When you reach the line containing "40: (838, 408, 1.83)" in the data below, begin returning lines exactly as written, and stop once the line containing "55: (360, 499, 1.82)" has been returned.

— Records for processing —
=-=-=

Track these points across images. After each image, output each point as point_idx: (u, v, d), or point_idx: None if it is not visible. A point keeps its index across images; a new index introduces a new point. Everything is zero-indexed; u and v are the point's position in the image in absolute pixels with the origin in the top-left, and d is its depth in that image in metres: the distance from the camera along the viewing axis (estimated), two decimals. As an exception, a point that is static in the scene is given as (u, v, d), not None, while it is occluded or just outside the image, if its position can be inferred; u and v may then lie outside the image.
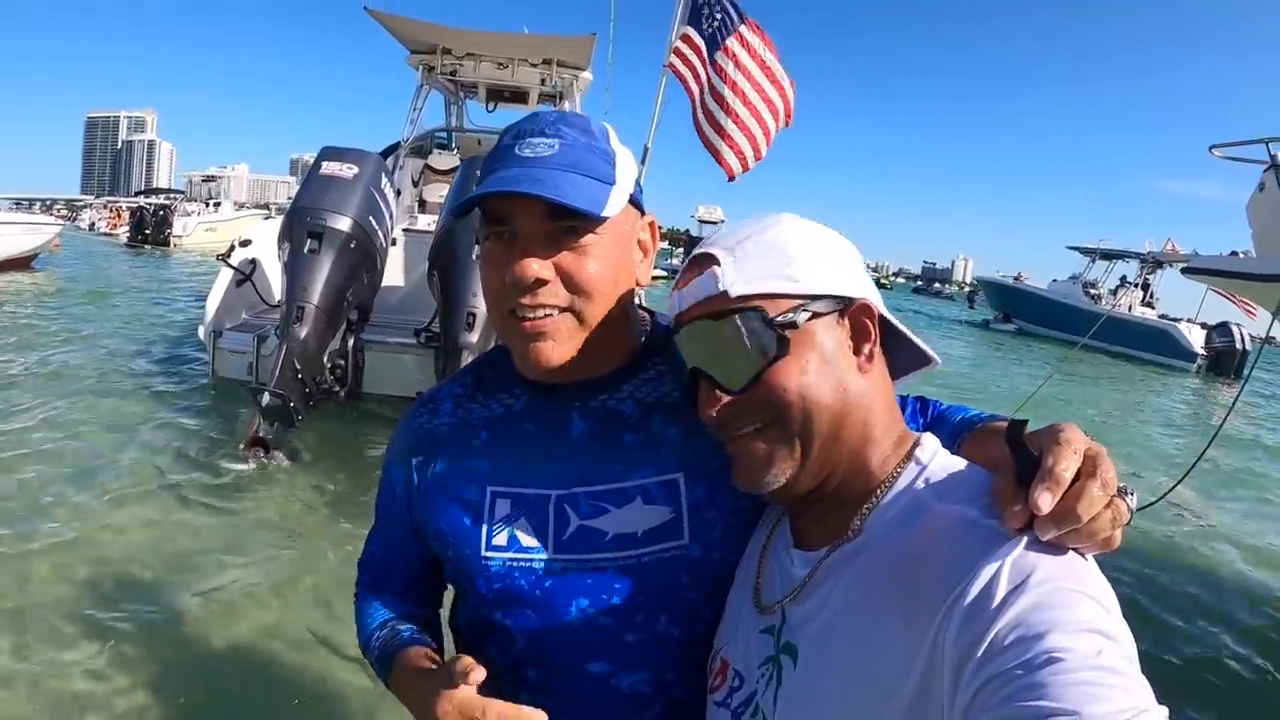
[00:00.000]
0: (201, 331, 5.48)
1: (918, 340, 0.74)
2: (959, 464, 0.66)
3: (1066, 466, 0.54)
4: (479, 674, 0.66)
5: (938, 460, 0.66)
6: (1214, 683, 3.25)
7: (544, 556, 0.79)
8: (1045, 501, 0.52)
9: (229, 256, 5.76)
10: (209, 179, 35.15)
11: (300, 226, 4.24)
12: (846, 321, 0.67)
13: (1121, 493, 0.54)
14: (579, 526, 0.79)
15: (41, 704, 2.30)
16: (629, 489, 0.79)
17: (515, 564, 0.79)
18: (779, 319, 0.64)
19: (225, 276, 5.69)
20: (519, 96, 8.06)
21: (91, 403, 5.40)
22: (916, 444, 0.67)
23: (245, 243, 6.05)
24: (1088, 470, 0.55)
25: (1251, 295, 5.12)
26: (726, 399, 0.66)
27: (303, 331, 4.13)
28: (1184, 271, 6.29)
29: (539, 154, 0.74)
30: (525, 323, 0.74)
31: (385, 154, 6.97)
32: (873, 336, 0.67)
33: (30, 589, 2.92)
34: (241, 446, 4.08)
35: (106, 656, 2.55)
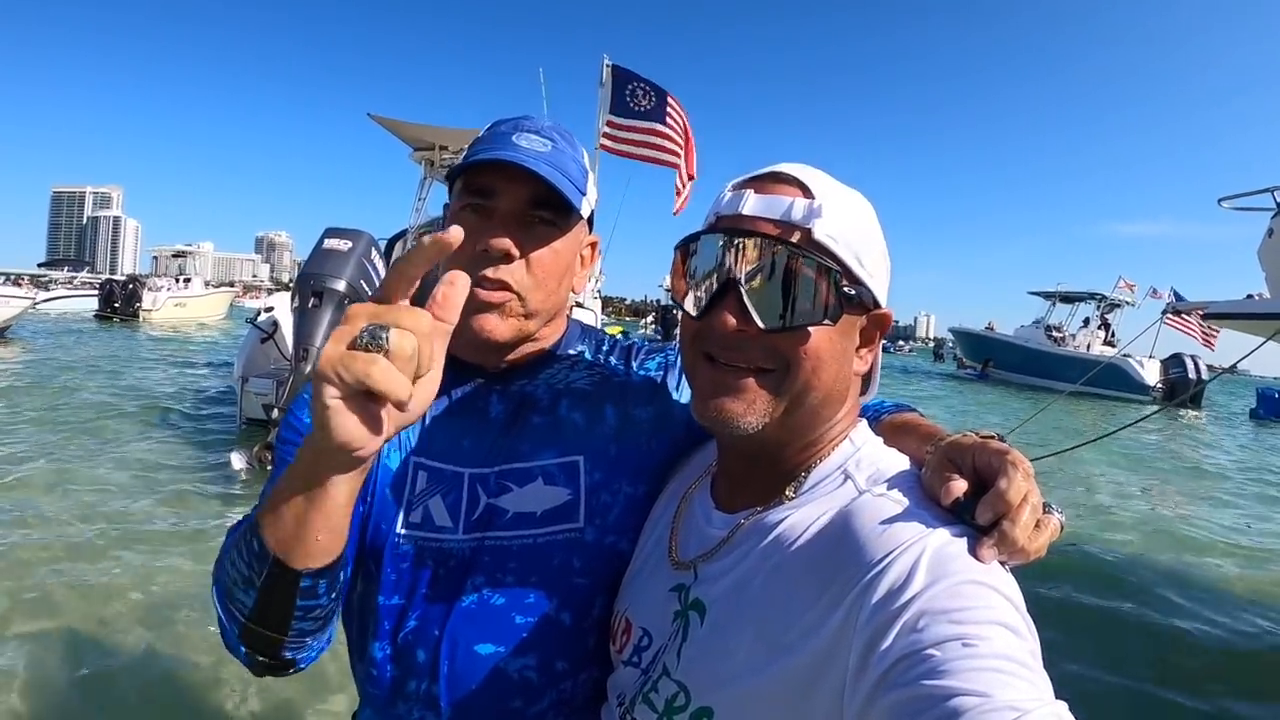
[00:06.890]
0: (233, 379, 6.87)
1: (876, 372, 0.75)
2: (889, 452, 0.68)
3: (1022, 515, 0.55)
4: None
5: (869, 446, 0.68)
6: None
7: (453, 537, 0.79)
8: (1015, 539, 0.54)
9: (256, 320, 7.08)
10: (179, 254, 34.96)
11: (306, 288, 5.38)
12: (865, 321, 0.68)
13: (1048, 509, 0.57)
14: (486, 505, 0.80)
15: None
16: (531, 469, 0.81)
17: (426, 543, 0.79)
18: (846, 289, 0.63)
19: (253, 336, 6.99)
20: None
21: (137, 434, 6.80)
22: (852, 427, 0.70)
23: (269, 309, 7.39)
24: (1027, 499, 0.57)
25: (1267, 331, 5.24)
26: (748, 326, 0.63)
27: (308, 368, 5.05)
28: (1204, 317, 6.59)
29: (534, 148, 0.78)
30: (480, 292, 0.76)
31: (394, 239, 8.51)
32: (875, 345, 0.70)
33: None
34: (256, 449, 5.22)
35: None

=-=-=

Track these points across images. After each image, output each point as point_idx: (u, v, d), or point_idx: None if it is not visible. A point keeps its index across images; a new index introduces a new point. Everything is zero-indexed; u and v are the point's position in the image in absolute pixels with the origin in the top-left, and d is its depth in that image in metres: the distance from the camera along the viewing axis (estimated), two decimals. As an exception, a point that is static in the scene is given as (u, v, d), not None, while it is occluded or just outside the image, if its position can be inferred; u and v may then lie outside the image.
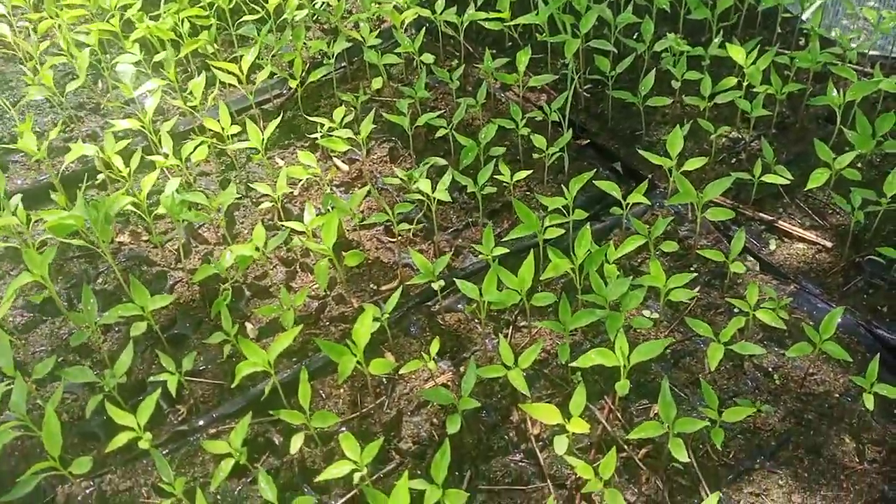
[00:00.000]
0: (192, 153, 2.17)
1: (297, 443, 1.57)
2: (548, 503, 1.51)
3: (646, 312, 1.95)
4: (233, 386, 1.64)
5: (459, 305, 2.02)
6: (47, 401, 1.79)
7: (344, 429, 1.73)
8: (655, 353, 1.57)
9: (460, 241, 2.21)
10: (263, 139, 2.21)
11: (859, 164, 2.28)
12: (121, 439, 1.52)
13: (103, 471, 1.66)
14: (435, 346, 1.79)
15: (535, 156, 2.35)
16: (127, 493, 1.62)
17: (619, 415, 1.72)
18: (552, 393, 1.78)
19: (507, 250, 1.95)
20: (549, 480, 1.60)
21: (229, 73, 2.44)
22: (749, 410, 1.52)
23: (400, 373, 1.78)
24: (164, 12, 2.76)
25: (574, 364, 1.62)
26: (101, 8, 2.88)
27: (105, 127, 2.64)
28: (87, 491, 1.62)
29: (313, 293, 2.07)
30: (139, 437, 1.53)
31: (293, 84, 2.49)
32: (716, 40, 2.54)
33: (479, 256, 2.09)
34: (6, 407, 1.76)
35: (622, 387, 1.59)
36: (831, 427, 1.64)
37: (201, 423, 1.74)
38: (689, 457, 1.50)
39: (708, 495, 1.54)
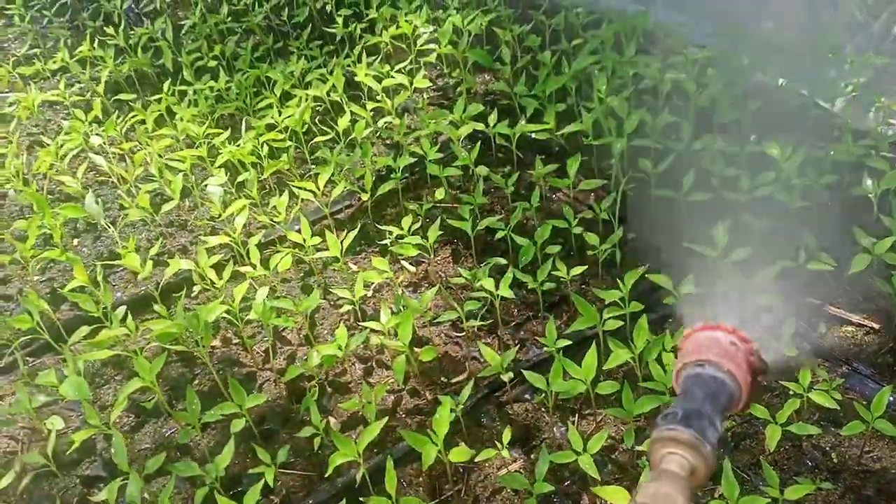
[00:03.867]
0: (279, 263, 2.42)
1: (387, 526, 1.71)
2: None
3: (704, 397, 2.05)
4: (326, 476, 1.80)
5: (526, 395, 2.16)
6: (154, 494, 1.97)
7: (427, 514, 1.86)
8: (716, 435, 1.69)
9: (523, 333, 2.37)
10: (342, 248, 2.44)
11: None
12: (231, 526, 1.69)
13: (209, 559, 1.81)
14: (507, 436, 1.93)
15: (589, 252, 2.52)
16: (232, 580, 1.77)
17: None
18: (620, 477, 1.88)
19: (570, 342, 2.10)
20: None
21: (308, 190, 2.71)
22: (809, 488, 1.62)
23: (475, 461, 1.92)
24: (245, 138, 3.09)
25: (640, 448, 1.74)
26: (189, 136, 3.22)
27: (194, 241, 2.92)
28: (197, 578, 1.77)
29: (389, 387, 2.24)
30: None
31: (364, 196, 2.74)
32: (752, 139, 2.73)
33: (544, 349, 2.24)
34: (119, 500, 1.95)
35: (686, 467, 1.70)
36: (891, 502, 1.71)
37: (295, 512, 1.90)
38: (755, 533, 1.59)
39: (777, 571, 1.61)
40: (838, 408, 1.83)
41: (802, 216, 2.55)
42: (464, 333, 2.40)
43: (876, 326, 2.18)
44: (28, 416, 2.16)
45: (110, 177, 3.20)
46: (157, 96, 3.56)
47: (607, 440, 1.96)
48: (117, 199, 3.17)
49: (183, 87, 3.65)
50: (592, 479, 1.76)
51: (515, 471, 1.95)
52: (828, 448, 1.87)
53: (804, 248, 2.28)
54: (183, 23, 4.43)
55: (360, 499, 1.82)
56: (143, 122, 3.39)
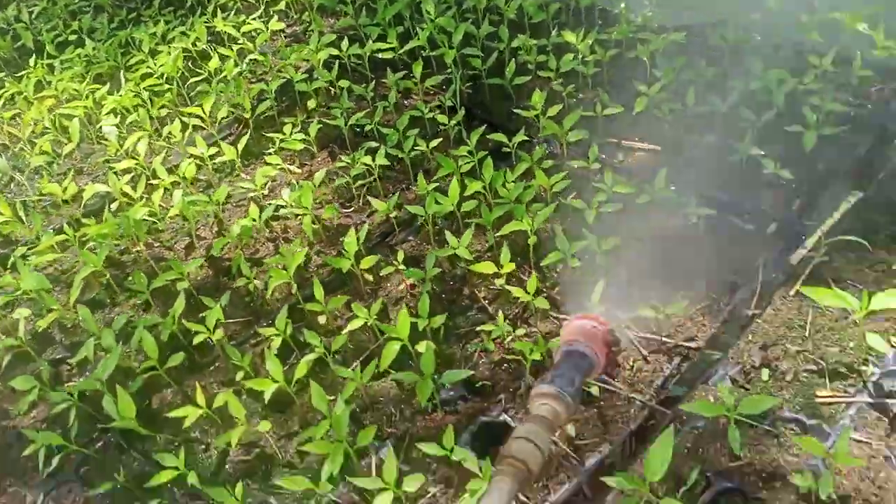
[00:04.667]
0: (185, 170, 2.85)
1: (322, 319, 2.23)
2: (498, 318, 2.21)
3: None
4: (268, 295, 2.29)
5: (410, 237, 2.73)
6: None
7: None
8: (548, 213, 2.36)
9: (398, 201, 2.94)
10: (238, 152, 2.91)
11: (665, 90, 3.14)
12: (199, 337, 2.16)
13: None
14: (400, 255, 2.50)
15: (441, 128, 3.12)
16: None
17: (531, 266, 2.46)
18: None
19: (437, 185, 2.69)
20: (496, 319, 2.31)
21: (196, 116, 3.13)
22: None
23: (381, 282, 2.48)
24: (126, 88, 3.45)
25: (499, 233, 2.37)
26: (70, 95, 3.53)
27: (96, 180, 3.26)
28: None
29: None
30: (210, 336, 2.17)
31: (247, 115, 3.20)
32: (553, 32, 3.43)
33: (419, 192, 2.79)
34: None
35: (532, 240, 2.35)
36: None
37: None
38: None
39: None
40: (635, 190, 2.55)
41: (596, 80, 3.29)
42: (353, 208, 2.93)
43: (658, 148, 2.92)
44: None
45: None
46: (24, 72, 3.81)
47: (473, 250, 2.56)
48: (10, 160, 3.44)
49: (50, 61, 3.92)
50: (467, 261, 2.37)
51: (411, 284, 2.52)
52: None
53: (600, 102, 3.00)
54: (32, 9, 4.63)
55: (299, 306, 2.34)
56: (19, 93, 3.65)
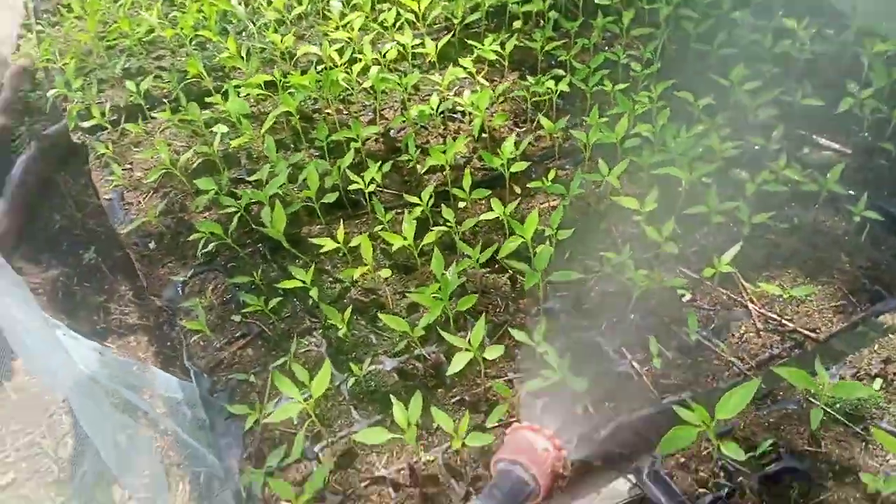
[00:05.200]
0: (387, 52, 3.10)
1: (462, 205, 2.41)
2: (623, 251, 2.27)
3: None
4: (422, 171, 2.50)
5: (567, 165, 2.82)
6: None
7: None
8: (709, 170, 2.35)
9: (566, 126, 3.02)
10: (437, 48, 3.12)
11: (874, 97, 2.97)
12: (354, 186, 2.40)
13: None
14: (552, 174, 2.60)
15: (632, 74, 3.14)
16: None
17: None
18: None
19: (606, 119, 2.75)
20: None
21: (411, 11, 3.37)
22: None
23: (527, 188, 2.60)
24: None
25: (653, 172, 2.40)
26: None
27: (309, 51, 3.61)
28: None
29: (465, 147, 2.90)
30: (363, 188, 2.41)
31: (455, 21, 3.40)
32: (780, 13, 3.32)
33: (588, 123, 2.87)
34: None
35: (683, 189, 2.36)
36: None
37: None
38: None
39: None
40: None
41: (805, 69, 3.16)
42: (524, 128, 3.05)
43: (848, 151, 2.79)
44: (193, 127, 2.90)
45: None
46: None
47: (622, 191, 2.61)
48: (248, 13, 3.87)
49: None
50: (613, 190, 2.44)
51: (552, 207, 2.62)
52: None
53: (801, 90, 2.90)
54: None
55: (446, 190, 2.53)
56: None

=-=-=

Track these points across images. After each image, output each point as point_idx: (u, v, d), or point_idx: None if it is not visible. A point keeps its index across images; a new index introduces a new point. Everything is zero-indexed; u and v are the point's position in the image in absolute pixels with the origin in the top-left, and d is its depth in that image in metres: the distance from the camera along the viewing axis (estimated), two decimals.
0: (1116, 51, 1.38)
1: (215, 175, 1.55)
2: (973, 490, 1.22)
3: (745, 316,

=-=-=

— Response for this exercise —
40: (838, 408, 1.83)
41: (802, 216, 2.55)
42: (464, 333, 2.40)
43: (876, 326, 2.18)
44: (28, 416, 2.16)
45: (110, 177, 3.20)
46: (157, 96, 3.56)
47: (607, 440, 1.96)
48: (117, 199, 3.17)
49: (183, 87, 3.65)
50: (592, 479, 1.76)
51: (515, 471, 1.95)
52: (828, 448, 1.87)
53: (804, 248, 2.28)
54: (183, 23, 4.43)
55: (360, 499, 1.82)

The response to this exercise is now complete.